Seat E of the Real Academia Española
- In office 15 April 1751 – 19 May 1754
- Preceded by: Casimiro de Ustáriz [es]
- Succeeded by: Javier de Aguirre

= Ignacio de Luzán =

Spanish critic and poet

Ignacio de Luzán Claramunt de Suelves y Gurrea (March 28, 1702 – May 19, 1754) was a Spanish critic and poet.

He was born in Zaragoza. His youth was passed under the care of his uncle, and, after studying at Milan, he graduated in philosophy at the University of Catania. In 1723 he took minor orders, but abandoned his intention of entering the church and took up his residence at Naples, where he read assiduously. Business took him to Spain in 1733, living in Monzón and he became known in Madrid as a scholar with a tendency towards innovations in literature. La Poetica, 6 Reglas de la poesia en general y de sus principales especies (1737) proved that this impression was correct.

He at once took rank as the leader of the literary reformers, and his courteous determination earned him the respect of his opponents. In 1747 he was appointed secretary to the Spanish embassy in Paris and, on returning to Madrid in 1750, was elected to the Academia Poetica del Buen Gusto, where, on account of his travels, he was known by the sobriquet of El Peregrino. He became master of the mint and treasurer of the royal library. He died at Madrid, after a short illness, on May 19, 1754.

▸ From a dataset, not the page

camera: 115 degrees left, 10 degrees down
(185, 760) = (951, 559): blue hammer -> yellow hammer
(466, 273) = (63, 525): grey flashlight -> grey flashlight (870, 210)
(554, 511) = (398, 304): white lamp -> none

Luzán was not the pioneer of Franco-Italian theories in Spain, but he was their most powerful exponent, and his Poetica is an admirable example of destructive criticism. The defects of Lope de Vega and Calderón are indicated with vigilant severity, but on the constructive side Luzán is notably weak, for he merely proposes to substitute one exhausted convention for another. The doctrine of the dramatic unities had not the saving virtues which he ascribed to it, and, though he succeeded in banishing the older dramatists from the boards, he and his school failed to produce a single piece of more than mediocre merit.

His theories, derived chiefly from Muratori, were ineffective in practice; but their ingenuity cannot be denied, and they acted as a stimulus to the partisans of the national tradition.